Avant son arrivée au Québec, on décrivit à Leslie la province sous son plus mauvais jour. Il était convaincu que c’était pour tester sa détermination à y immigrer. Heureusement pour lui, il parlait déjà un peu l’anglais et le français, ce qui facilita l’adaptation. En revanche, le froid du mois de décembre contrastait avec la chaleur du Chili qui était en pleine saison estivale. Leslie et sa famille furent pris en charge, amenés dans un commerce pour se procurer des vêtements d’hiver, puis hébergés dans un hôtel. En sortant de l’hôtel, une joie intense s’empara de lui lorsqu’il réalisa qu’il n’y avait ni policiers ni militaires dans les rues. Ce fut pour lui la preuve qu’il était enfin libre.

On l’envoya rapidement à Chicoutimi pour y amorcer un programme de francisation. À son arrivée, il fut pris d’un sentiment d’euphorie en voyant la neige tomber comme de la ouate. Il y passa 15 ans.

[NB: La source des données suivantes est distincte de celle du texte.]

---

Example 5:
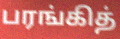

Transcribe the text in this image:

பரங்கித்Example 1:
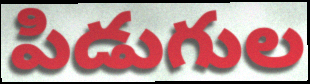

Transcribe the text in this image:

పిడుగుల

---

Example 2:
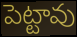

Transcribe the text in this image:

పెట్టావు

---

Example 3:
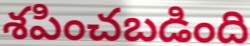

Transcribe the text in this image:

శపించబడింది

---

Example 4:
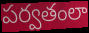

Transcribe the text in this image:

పర్వతంలా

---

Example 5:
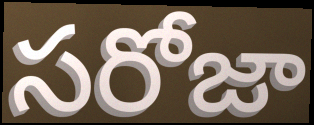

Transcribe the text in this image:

సరోజా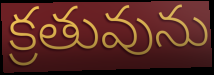
క్రతువును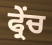
ਫ੍ਰੇੰਚ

Après avoir suivi le programme de francisation pendant six mois, Leslie ne trouvait pas d’emploi et a donc eu recours à l’aide sociale pendant une courte période. Puis, il entama un cours subventionné de commis comptable et dénicha un emploi dans le domaine. Comme il n’y avait pas une très grande communauté latino-américaine à Chicoutimi, Leslie devait continuellement communiquer avec des Québécois-es, ce qui a grandement aidé son intégration. Il tissa de belles amitiés et ne fut jamais victime de discrimination. Certain-e-s Québécois-es lui faisaient des blagues sur son accent, mais il prenait toujours cela avec beaucoup d’autodérision. De façon générale, il fut très satisfait de l’accueil des Québécois-es et garde encore aujourd’hui de très beaux souvenirs de son arrivée au Québec.

Du changement

Pour Leslie, s’il y a bien une période qui fut aussi sombre que son emprisonnement, c’est certainement son divorce avec son épouse et mère de ses trois garçons. Il décrit cet événement difficile comme la pire expérience qu’il ait dû affronter au cours de sa vie.

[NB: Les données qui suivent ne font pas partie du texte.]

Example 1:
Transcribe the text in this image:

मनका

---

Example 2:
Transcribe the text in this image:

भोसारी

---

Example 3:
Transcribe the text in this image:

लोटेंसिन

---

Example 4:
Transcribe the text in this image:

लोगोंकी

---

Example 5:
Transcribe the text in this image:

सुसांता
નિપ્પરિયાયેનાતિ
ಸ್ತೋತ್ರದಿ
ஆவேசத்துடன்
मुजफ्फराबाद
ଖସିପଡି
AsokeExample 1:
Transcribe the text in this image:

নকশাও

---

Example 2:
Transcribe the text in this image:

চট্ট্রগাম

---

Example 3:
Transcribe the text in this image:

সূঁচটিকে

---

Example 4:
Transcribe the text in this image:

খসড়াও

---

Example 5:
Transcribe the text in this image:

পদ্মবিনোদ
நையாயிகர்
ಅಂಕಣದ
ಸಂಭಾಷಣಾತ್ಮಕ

Demeurant toujours à Chicoutimi, Leslie fit alors un cours intensif en informatique qui lui permit de dénicher un emploi pour le gouvernement, dans la capitale. Il déménagea alors à Québec pour commencer sa toute nouvelle carrière. Pour garder le moral après son douloureux divorce, il s’investissait complètement dans le travail, ce qui lui permit d’oublier momentanément ses problèmes personnels.

Aujourd’hui, à Québec

Maintenant à la retraite, Leslie habite toujours la belle ville de Québec avec son épouse. Les deux filles de cette dernière ont quitté le nid familial, ce qui a libéré deux chambres dans la maison. Le couple loue à présent ces deux chambres à des étudiant-e-s étrangers qui viennent au Québec poursuivre leurs études. Ils se réjouissent de les accueillir dans leur ville, dans leur maison et même de les intégrer dans leurs activités familiales. Pour se rappeler du passage de tous et toutes les étudiant-e-s étrangers, le couple fait confectionner des petits drapeaux des pays d’origine de chacun afin de les exposer fièrement dans la maison.

D’après lui, il est évident que l’ignorance subsiste à Québec. Il y a des Québécois-es qui associent systématiquement l’Amérique latine à des vacances dans un tout-inclus, alors que d’autres se demandent si le Chili se situe en Europe. Par contre, cela ne change rien à son amour pour la ville, amour qu’il a toujours voulu transmettre à ses enfants. Il demeure reconnaissant de vivre ainsi en sécurité et continue de penser que le Québec est un paradis. Quant au Chili, son pays d’origine, il garde en mémoire la période sombre qu’il a dû y traverser. Encore aujourd’hui, 40 ans après les événements, il lui arrive de faire des cauchemars. Heureusement, son état de choc post-traumatique n’enlève rien à son amour pour le Chili et il compte bien continuer d’y voyager.